Please use this identifier to cite or link to this item: http://hdl.handle.net/11707/4127
Title: Definite markers, Phi-Features, and agreement : a morphosyntactic investigation of the Amharic DP
Authors: Kramer, Ruth
Keywords: African Languages
Afro-Asiatic Languages
Semitic Languages
Issue Date: 2009
Publisher: University of California, Santa Cruz
Abstract: This dissertation has two inter-related goals: (i) to describe and provide novel analyses of three types of important and difficult phenomena within Amharic DPs and (ii) to explore the properties of the syntax-morphology interface. The core phenomena explicated are the unusual distribution of the definite marker, the gender system (which relies heavily on natural/biological gender), and the plural system (which involves the relations between several distinct types of plurals). The dissertation shows how these phenomena have important ramifications for morphosyntactic cyclicity, the morphosyntactic treatment of phi-features, and the relationship between the syntax and morphology of agreement.

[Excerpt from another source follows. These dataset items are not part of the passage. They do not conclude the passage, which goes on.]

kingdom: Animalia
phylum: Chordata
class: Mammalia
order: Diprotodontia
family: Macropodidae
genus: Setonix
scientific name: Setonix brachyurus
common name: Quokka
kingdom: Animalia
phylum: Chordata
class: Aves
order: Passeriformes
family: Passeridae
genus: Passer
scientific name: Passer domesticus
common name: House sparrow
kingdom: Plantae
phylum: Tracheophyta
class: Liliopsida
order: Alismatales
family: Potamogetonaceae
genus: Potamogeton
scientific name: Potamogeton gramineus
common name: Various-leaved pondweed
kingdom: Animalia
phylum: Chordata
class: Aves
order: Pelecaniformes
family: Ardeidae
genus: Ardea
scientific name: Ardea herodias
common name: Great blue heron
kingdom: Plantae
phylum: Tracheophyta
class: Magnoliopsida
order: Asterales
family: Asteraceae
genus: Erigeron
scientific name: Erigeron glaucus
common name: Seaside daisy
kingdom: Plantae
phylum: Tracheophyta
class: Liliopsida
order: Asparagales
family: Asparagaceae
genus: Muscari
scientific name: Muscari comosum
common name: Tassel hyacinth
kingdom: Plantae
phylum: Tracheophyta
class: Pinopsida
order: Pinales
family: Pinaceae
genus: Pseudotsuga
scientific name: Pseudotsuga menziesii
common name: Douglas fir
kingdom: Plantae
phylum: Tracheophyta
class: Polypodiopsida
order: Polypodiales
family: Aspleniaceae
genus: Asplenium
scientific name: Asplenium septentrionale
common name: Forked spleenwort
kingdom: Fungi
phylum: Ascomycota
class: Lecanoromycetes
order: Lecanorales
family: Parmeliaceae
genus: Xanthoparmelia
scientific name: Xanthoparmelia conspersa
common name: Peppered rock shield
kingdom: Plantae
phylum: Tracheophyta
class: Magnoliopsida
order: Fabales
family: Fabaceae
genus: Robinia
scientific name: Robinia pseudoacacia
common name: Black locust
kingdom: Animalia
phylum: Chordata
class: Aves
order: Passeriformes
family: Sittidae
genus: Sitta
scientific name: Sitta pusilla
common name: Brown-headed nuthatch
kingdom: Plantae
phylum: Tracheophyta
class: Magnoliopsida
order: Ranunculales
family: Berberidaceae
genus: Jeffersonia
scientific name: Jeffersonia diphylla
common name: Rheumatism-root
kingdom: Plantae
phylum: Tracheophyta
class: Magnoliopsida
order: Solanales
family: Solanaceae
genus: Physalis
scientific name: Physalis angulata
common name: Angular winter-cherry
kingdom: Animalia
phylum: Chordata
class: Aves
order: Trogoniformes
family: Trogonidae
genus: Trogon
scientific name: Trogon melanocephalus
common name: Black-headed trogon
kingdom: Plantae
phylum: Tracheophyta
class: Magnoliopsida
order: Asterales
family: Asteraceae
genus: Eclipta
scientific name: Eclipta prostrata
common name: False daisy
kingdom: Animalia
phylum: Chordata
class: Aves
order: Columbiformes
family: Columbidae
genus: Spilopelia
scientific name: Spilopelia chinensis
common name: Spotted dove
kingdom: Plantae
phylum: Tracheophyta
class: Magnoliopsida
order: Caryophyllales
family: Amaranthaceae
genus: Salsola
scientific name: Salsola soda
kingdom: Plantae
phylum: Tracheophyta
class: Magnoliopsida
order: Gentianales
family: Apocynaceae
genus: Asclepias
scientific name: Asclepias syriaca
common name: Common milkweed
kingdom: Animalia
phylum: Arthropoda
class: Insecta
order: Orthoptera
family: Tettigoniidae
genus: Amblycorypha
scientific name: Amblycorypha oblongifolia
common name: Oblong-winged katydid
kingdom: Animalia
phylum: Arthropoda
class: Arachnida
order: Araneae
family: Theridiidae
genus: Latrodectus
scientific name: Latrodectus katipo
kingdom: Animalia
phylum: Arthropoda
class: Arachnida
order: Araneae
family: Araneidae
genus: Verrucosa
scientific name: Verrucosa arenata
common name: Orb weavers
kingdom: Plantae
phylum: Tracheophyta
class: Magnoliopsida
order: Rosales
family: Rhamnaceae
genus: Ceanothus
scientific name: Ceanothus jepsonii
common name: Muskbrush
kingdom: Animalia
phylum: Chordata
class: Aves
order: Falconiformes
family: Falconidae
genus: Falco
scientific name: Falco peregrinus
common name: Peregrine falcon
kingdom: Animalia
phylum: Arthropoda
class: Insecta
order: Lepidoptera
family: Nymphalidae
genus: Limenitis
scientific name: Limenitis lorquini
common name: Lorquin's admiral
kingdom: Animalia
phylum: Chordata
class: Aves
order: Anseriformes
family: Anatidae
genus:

I show that the definite marker is best accounted for in two sub-cases. When obligatory, it is a second position clitic, and when optional, it is the reflex of a definiteness agreement process. The operation that places the definite marker in second position is shown to be unable to access previous syntactic cycles, i.e., there is phase impenetrability at PF. The accounts of both gender and number explore the division of labor between little n (the nominalizing head) and the root. I argue that both natural gender and grammatical gender must be present in the syntax, and propose that grammatical gender is a feature on roots, whereas natural gender is a feature on little n. In the number domain, the differences between regular and irregular plurals (and the behavior of double plurals in Amharic) are best analyzed with two different slots for plural features: they can appear on Number, for regular plurals, and on little n, for irregular plurals. The system of gendered plurals is derived from the interaction of the gender and number features on little n. Finally, I explore the syntax and morphology of feature sharing, arguing that the plural feature is in fact shared between Number and little n, and developing an account of the morphological realization of shared features. This account (correctly) predicts that all the types of plurals in Amharic are synonymous yet morphologically distinct. I further generalize the feature sharing analysis of plurals to account for all cases of DP-internal agreement.